Problem details - Write out again, exactly as they stand, the line that includes "Math 10. Child" and all remaining lines of the entries.

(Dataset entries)
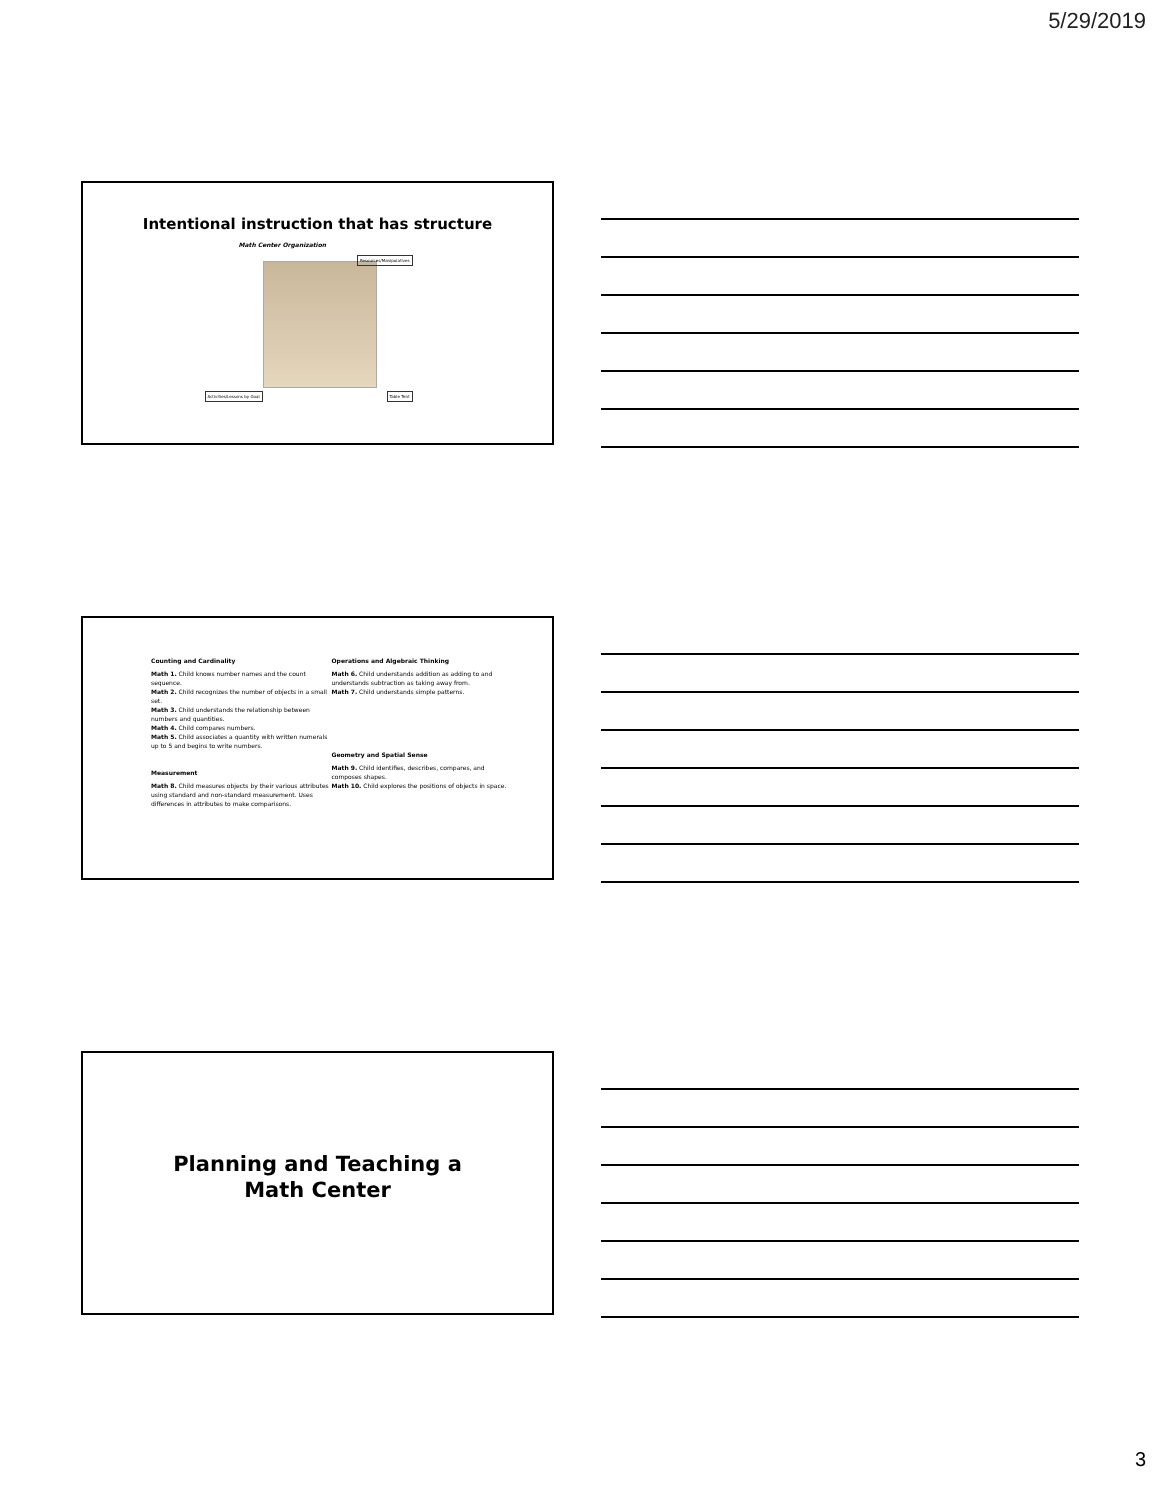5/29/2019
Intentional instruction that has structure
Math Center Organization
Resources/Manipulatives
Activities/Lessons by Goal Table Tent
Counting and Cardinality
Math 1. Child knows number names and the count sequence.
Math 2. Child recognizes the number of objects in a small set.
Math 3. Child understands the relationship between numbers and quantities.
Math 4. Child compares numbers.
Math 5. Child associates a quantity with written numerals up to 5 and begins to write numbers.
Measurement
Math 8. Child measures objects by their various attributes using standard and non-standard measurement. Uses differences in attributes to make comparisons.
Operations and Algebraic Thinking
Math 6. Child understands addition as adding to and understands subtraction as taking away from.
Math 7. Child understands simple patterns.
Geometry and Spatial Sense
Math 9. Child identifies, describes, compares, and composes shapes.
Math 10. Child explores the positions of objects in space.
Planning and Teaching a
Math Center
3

Problem solution -
Math 10. Child explores the positions of objects in space.
Planning and Teaching a
Math Center
3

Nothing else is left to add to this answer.